Friday, June 24, 2016

Hot Muggy Conditions to Spawn Severe Weather

The rest of the day will be one of those evening's that you know something might be brewing, heat and humidity will be in place from a moist southerly airmass resulting in another risk for severe weather that could keep people watching the skies.


Tonight a severe weather event will evolve as a trough of low pressure system comes up from Montana and interacts with a hot and humid airmass that will spawn conditions for severe thunderstorms. Let's have a look at ingredients, I used less equations this time considering I already knew we were going to have scattered severe storms and high convective potential.

Moisture: Dewpoints no lack of it at least 15 to 20C for much of southern Manitoba which will give way to PWATS of 35 to 40mm. Making way for heavy rainfall in storms as much as 70mm may be possible.

Instability: High levels of Instability in Place with a wide swath of 2,000 to 4,000J/Kg moving across the south overnight. Hail could result from these extreme instability numbers, and it could be as large as toonies to golf balls. SWEAT Index's will also be inbetween 400 and 600 with 668 for Brandon and 524 for Winnipeg. Which means supercells are possible with Tornadic Potential. A BRN index of about 10 to 25 across the south which means supercell potential. 

Shear: With storm relative inflow being in the 200 to 500m2s2, there will be a decent amount of shear to work with that could result in damaging wind gusts up to 70km/h or more.

Trigger: The trigger for the severe storms is a warm front that is situated in the red river valley and a cold front that will move through in the late overnight hours.


Severe weather will be possible overnight in Brandon, tornado, hail potential.


Severe hail possible in Winnipeg overnight.

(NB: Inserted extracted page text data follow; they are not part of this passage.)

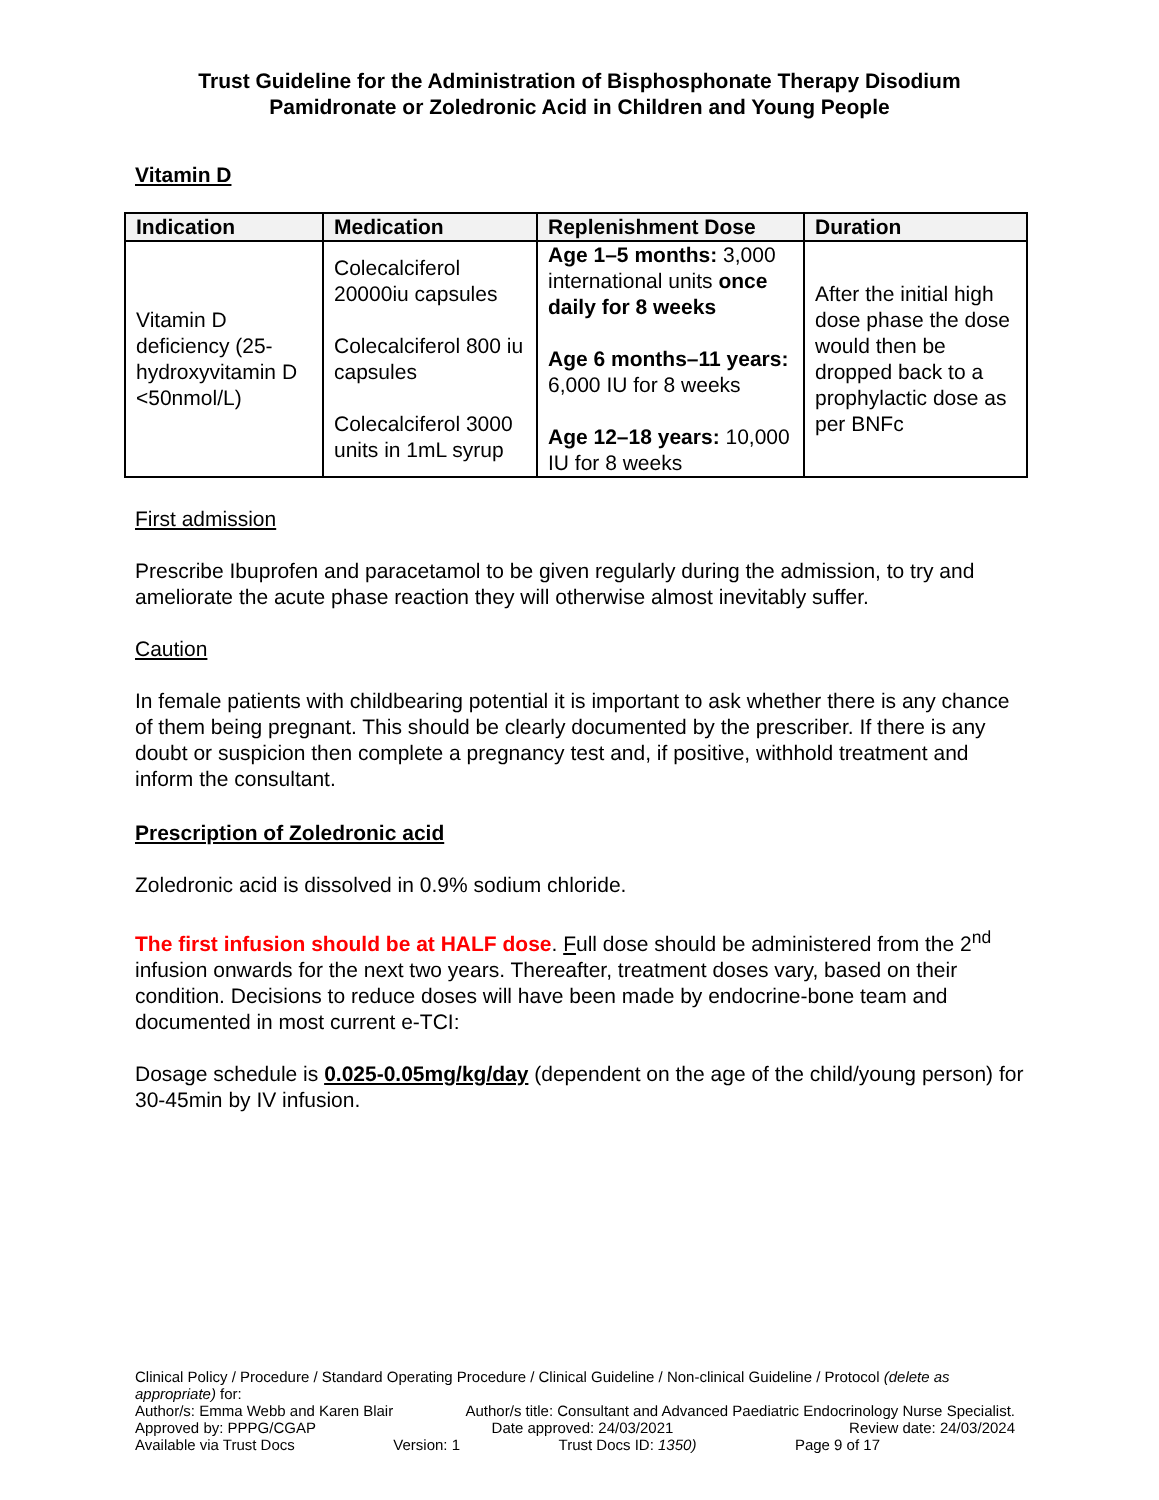Trust Guideline for the Administration of Bisphosphonate Therapy Disodium
Pamidronate or Zoledronic Acid in Children and Young People
Vitamin D
| Indication | Medication | Replenishment Dose | Duration |
| --- | --- | --- | --- |
| Vitamin D deficiency (25-hydroxyvitamin D <50nmol/L) | Colecalciferol 20000iu capsules Colecalciferol 800 iu capsules Colecalciferol 3000 units in 1mL syrup | Age 1–5 months: 3,000 international units once daily for 8 weeks Age 6 months–11 years: 6,000 IU for 8 weeks Age 12–18 years: 10,000 IU for 8 weeks | After the initial high dose phase the dose would then be dropped back to a prophylactic dose as per BNFc |
First admission
Prescribe Ibuprofen and paracetamol to be given regularly during the admission, to try and ameliorate the acute phase reaction they will otherwise almost inevitably suffer.
Caution
In female patients with childbearing potential it is important to ask whether there is any chance of them being pregnant. This should be clearly documented by the prescriber. If there is any doubt or suspicion then complete a pregnancy test and, if positive, withhold treatment and inform the consultant.
Prescription of Zoledronic acid
Zoledronic acid is dissolved in 0.9% sodium chloride.
The first infusion should be at HALF dose. Full dose should be administered from the 2<sup>nd</sup> infusion onwards for the next two years. Thereafter, treatment doses vary, based on their condition. Decisions to reduce doses will have been made by endocrine-bone team and documented in most current e-TCI:
Dosage schedule is 0.025-0.05mg/kg/day (dependent on the age of the child/young person) for 30-45min by IV infusion.
Clinical Policy / Procedure / Standard Operating Procedure / Clinical Guideline / Non-clinical Guideline / Protocol (delete as appropriate) for:
Author/s: Emma Webb and Karen Blair Author/s title: Consultant and Advanced Paediatric Endocrinology Nurse Specialist.
Approved by: PPPG/CGAP Date approved: 24/03/2021 Review date: 24/03/2024
Available via Trust Docs Version: 1 Trust Docs ID: 1350) Page 9 of 17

Scattered thunderstorms are expected in the red river valley and southeastern Manitoba this evening before the main event arrives to end the evening, some may be severe as well. Overall this thnderstorm complex that is out  Southeastern Saskatchewan is expected to slowly move into southwestern Manitoba during the evening and overnight hours, eventually pushing into the Red River Valley after midnight. There will be the potential for embedded supercells with funnel clouds and weak tornadoes possible in early stages. As it treks east potential for some or most of the thunderstorms to be severe with damaging wind gusts in excess of 70km/h, severe hail as big as toonies to golfballs, frequent lightning due to the higher CAPE Values and flooding rains depending on how fast the line moves. Watches and warnings may be issued so please stay tuned to weather.gc.ca for updates. The severe weather threat will ease by morning hours. Overnight lows will stay in the high teens under stormy conditions.


Saturday More Mugginess???


Considering the frontal system is not expected to pass through until about 7pm tomorrow high amounts of moisture, shear and instability running from 1,000 to 3,000J/Kg of CAPE will result in another potential round of severe weather this time for the Red River Valley and southeastern Manitoba, as dewpoints approach 20 degrees with daytime high's getting to about 23 to 25 degrees. Likelihood for large hail, damaging winds and heavy rainfall.The front should pass by at around 7pm with storms likely. Drier air should start working into the area by about 8pm from the southwest part of the province which will be situated there the whole day.


Cooler weather in the low 20's is expected through sunday and into the week before hotter weather arrives mid to late week. Enjoy the storms!